(INPUT MATERIAL)
=== Section Start ===

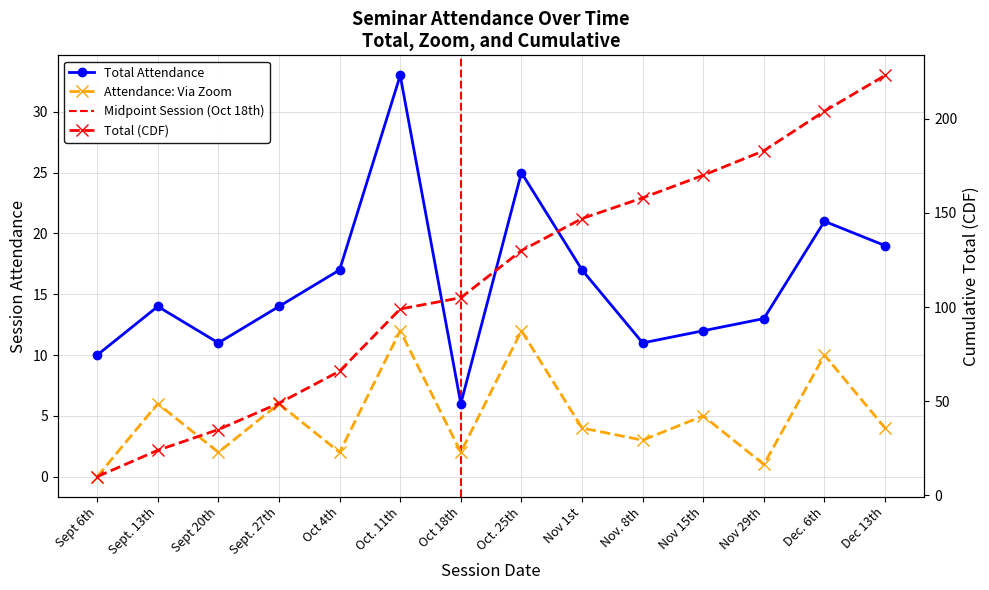

In Total Attendance, how many points are higher than both neighbors (excluding endpoints)?

4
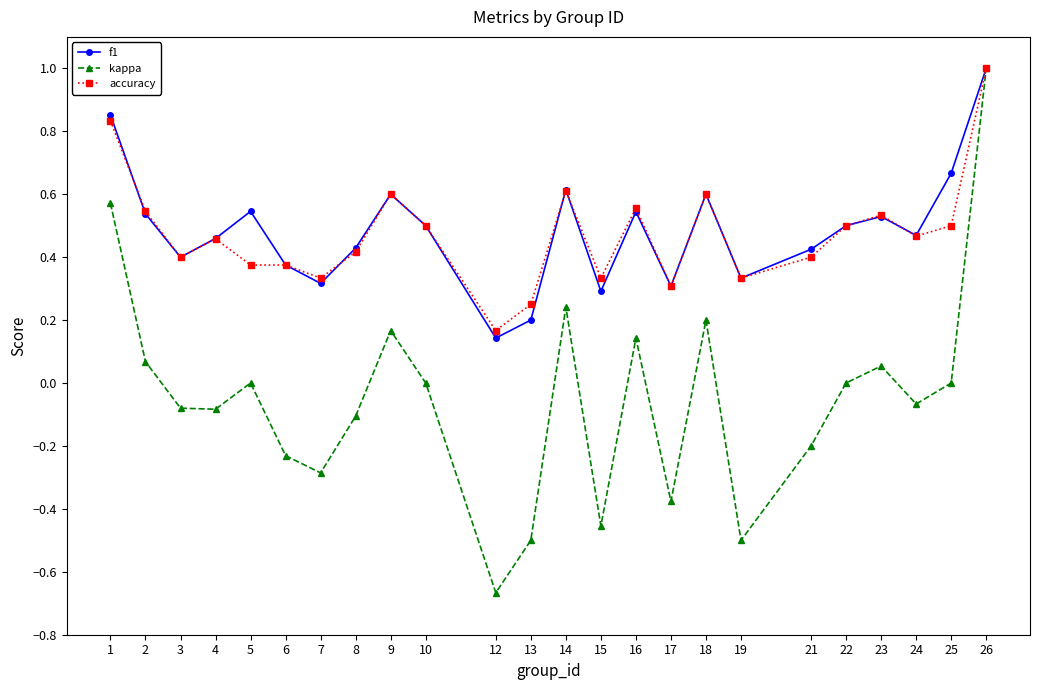

Count the accuracy values in the range 0 to 1.

24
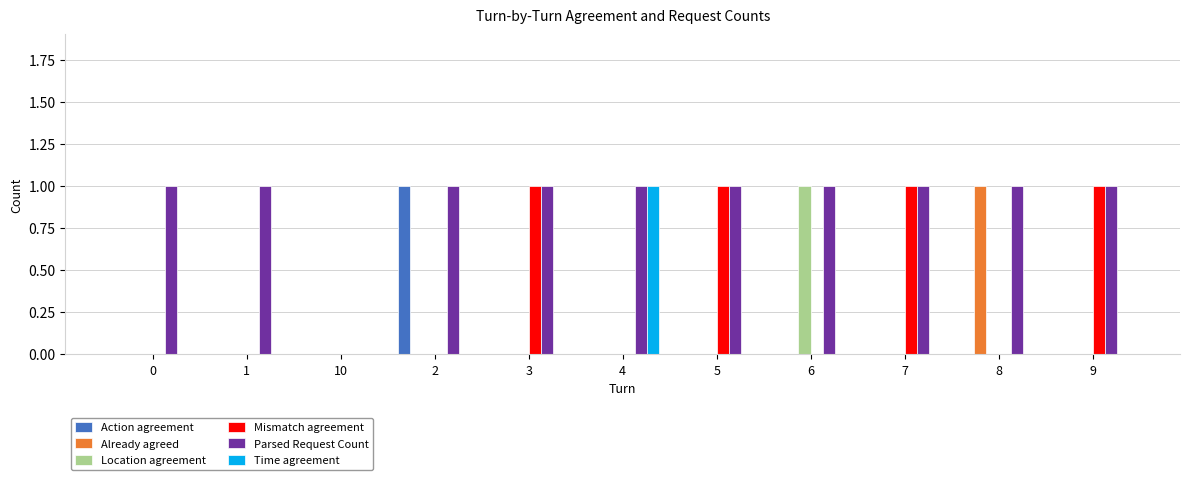

Does the chart contain stacked bars?

No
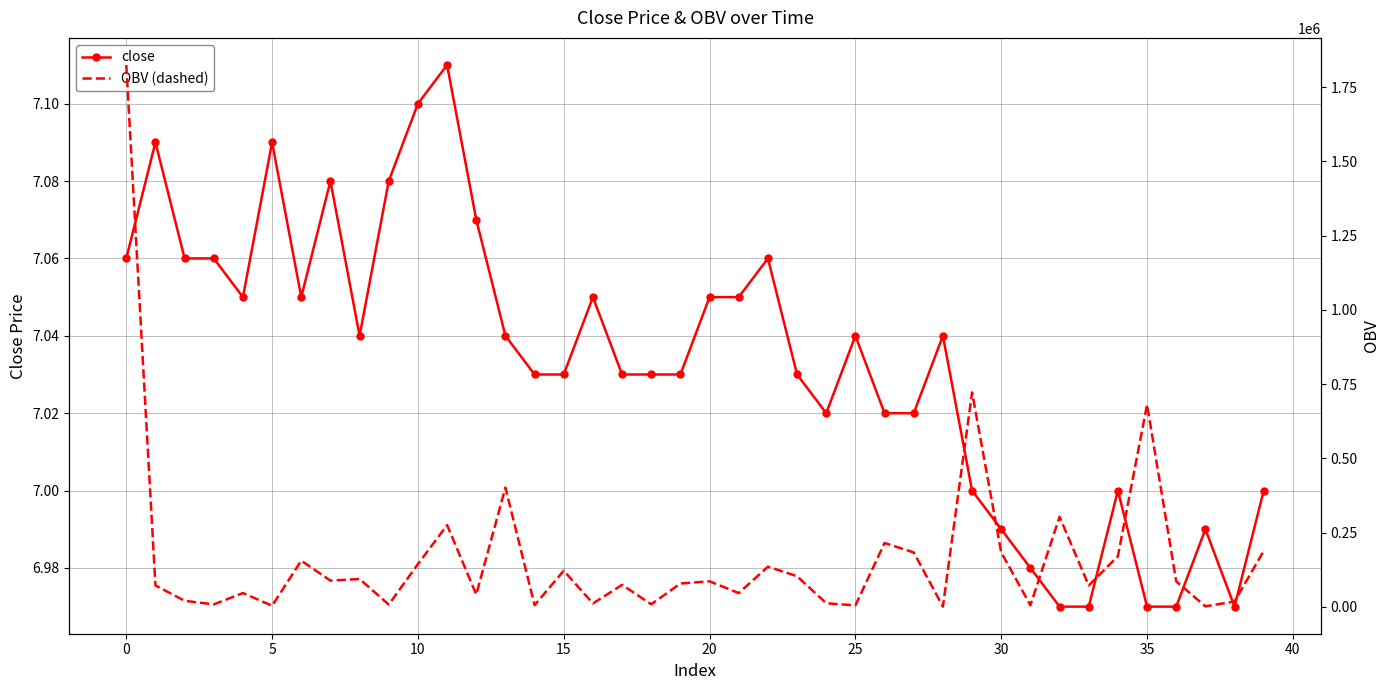

How many lines are shown in the chart?

2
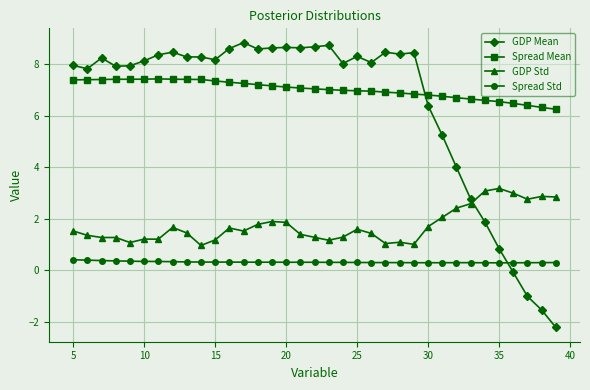

What is the difference between the maximum and second lowest values in the Spread Std series?

0.1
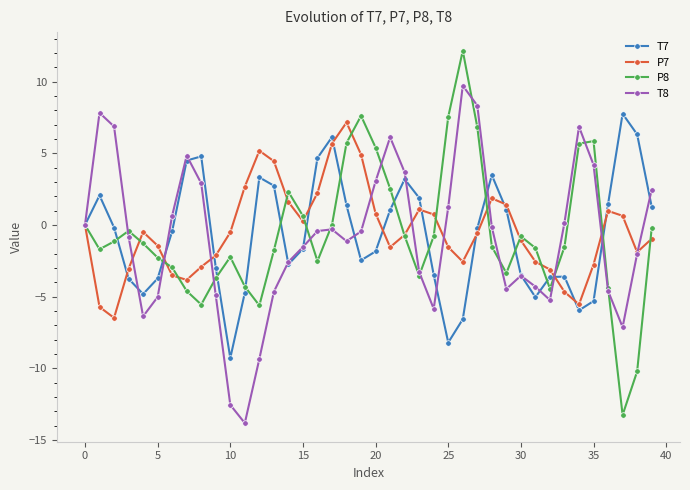

True or false: T7 has more than 1 points higher than both neighbors.

True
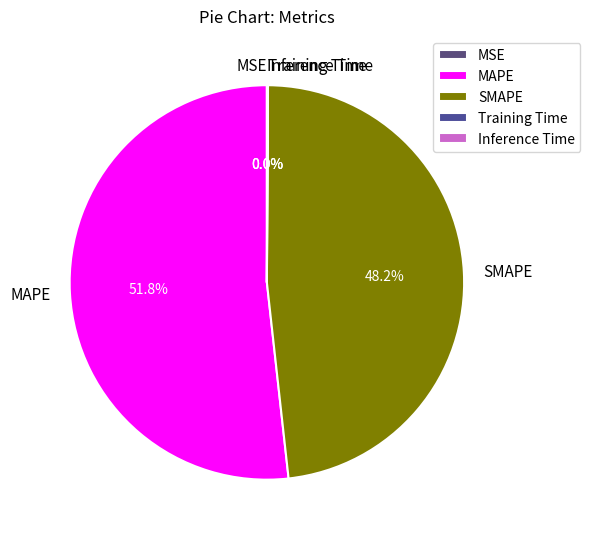

What is the majority slice?

MAPE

=== Section End ===

(WORK TO COMPLETE) Output the records from the line containing "Count the accuracy" through the end of the records, exactly as they appear and including both ends, but leave out the pictures.

(YOUR RESPONSE)
Count the accuracy values in the range 0 to 1.

24

Does the chart contain stacked bars?

No

How many lines are shown in the chart?

2

What is the difference between the maximum and second lowest values in the Spread Std series?

0.1

True or false: T7 has more than 1 points higher than both neighbors.

True

What is the majority slice?

MAPE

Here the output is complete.